Transcribe, word for word and without additions, each line below from the one containing "### Constructor Updates" through the one containing "- [x] T016 [P]", both ends included.

## [PROVIDED DATA]
▼

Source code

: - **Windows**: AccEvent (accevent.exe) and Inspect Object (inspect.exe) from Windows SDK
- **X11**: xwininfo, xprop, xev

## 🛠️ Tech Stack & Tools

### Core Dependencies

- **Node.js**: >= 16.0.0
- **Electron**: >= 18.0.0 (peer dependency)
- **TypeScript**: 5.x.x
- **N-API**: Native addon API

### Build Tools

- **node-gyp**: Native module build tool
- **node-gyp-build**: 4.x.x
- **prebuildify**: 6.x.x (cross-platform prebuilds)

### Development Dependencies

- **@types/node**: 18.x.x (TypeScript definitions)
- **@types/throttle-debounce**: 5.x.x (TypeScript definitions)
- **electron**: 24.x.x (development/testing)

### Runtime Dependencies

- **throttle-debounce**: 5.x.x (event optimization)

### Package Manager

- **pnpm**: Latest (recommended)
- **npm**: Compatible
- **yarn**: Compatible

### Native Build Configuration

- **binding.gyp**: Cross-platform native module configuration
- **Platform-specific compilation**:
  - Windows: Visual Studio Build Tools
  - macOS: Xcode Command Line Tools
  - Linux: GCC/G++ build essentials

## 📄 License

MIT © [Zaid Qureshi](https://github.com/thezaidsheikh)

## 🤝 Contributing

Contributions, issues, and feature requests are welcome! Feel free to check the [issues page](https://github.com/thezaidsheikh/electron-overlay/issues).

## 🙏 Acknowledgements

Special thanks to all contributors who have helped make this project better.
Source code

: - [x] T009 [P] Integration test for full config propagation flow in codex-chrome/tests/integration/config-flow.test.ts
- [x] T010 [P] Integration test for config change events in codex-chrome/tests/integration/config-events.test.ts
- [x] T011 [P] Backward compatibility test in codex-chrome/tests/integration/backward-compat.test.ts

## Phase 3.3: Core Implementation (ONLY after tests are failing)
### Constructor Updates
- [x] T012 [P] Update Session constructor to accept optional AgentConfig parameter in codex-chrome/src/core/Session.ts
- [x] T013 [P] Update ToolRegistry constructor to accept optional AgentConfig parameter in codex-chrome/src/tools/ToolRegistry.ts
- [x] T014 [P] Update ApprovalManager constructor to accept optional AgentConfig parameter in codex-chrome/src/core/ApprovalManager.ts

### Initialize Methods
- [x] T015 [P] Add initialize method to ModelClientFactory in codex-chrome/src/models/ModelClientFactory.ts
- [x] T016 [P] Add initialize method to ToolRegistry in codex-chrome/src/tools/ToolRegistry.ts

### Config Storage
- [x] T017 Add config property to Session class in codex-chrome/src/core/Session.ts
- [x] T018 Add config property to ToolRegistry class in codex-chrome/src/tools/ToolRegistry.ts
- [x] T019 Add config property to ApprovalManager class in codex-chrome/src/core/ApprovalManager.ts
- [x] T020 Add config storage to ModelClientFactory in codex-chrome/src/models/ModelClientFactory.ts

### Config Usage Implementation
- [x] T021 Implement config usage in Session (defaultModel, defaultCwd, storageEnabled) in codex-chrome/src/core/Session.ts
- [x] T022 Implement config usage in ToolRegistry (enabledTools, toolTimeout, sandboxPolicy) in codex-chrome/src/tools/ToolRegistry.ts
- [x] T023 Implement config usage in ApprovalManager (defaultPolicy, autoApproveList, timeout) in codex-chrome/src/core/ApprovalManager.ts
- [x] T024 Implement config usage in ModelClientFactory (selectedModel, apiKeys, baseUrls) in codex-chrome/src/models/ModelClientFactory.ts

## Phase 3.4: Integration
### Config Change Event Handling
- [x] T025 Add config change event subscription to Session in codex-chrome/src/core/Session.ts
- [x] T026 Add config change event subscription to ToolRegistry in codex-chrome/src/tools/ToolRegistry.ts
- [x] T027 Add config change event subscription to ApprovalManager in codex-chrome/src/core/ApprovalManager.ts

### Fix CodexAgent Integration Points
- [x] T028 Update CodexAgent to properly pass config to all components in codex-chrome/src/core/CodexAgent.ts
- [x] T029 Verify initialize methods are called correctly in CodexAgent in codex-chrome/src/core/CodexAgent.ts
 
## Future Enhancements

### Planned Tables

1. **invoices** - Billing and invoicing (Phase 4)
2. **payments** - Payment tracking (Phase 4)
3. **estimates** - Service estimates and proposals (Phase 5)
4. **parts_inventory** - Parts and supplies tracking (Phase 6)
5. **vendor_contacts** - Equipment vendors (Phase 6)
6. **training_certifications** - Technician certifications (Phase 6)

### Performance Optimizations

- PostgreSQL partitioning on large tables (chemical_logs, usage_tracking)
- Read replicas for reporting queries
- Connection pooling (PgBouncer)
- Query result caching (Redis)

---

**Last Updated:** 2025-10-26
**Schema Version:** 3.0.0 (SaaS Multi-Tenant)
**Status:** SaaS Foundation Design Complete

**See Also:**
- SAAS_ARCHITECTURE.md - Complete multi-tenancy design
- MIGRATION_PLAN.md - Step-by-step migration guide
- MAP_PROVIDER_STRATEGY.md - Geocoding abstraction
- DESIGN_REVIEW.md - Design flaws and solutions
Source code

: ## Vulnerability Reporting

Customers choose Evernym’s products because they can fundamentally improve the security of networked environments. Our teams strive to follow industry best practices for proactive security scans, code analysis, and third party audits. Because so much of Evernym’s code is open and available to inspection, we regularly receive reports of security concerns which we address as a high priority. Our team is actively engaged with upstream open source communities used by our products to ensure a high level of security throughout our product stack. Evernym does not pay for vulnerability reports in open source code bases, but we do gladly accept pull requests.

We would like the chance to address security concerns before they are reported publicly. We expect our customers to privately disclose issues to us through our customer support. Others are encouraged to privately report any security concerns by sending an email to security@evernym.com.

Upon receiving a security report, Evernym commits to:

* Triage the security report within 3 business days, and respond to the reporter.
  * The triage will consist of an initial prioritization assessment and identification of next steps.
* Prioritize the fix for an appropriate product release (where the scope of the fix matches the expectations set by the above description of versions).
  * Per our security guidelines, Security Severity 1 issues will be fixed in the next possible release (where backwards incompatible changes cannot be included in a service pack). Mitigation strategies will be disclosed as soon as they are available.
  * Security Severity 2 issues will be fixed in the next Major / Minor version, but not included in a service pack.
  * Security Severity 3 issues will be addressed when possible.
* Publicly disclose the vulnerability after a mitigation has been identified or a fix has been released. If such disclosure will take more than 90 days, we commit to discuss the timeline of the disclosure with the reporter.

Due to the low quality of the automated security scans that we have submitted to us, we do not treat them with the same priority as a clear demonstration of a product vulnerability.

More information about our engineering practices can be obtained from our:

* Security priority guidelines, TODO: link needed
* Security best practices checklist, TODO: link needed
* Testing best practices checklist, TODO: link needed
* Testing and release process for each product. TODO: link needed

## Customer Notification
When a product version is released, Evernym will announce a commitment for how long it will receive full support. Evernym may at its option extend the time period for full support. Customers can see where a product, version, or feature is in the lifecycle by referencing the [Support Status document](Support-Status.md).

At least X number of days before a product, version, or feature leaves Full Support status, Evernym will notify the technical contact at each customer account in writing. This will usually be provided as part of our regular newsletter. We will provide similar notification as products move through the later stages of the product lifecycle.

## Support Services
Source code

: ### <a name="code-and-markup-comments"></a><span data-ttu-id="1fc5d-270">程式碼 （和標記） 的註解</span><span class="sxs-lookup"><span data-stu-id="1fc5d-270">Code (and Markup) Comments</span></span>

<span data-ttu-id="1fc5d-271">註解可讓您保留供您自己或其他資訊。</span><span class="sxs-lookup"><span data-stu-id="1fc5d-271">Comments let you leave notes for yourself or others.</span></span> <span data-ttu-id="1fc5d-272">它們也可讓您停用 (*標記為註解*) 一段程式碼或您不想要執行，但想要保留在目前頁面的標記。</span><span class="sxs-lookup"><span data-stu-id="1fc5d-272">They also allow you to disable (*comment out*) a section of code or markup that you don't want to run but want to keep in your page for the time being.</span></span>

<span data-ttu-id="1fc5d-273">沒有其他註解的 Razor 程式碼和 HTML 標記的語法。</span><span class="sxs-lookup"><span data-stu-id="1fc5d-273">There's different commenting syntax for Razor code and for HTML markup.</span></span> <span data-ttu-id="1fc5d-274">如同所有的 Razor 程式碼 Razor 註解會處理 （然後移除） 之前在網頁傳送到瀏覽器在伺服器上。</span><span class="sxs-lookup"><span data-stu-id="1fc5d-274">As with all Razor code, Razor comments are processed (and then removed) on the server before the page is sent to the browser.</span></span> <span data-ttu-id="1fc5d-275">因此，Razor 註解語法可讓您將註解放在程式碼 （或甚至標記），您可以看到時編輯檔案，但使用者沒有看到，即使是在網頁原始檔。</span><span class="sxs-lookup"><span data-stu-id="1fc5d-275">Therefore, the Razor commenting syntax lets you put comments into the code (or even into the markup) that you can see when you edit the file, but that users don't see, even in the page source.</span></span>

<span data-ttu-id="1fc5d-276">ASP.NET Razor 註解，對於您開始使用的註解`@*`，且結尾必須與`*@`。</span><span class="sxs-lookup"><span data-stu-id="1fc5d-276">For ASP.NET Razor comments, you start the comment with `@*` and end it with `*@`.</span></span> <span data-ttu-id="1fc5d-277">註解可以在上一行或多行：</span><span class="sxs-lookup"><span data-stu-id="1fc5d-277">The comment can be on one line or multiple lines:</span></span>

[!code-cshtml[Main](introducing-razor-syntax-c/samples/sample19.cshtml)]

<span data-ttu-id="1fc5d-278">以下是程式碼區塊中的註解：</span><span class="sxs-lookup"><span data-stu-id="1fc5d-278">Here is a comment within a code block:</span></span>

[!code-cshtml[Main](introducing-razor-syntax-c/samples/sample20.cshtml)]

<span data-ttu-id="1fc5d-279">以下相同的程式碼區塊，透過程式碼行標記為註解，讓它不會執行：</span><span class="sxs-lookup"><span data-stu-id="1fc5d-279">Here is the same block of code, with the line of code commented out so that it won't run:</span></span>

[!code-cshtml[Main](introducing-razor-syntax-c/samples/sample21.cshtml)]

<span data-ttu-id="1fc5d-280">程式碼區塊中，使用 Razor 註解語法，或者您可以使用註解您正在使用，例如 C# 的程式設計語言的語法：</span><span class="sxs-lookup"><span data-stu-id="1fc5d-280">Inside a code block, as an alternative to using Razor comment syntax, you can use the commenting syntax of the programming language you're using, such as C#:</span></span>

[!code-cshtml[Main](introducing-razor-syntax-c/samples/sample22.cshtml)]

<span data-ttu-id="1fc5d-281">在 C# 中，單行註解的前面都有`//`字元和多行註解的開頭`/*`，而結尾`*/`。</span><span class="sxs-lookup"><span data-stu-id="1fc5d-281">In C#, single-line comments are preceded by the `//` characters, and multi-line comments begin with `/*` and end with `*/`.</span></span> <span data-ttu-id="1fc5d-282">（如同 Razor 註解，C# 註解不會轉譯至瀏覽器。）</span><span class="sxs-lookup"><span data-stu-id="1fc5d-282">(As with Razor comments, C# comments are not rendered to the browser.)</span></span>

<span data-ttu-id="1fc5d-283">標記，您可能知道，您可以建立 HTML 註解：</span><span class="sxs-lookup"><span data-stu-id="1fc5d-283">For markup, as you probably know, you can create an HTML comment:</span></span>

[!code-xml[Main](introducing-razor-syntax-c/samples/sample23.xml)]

▲

## [RESULT OF THE TASK]
### Constructor Updates
- [x] T012 [P] Update Session constructor to accept optional AgentConfig parameter in codex-chrome/src/core/Session.ts
- [x] T013 [P] Update ToolRegistry constructor to accept optional AgentConfig parameter in codex-chrome/src/tools/ToolRegistry.ts
- [x] T014 [P] Update ApprovalManager constructor to accept optional AgentConfig parameter in codex-chrome/src/core/ApprovalManager.ts

### Initialize Methods
- [x] T015 [P] Add initialize method to ModelClientFactory in codex-chrome/src/models/ModelClientFactory.ts
- [x] T016 [P] Add initialize method to ToolRegistry in codex-chrome/src/tools/ToolRegistry.ts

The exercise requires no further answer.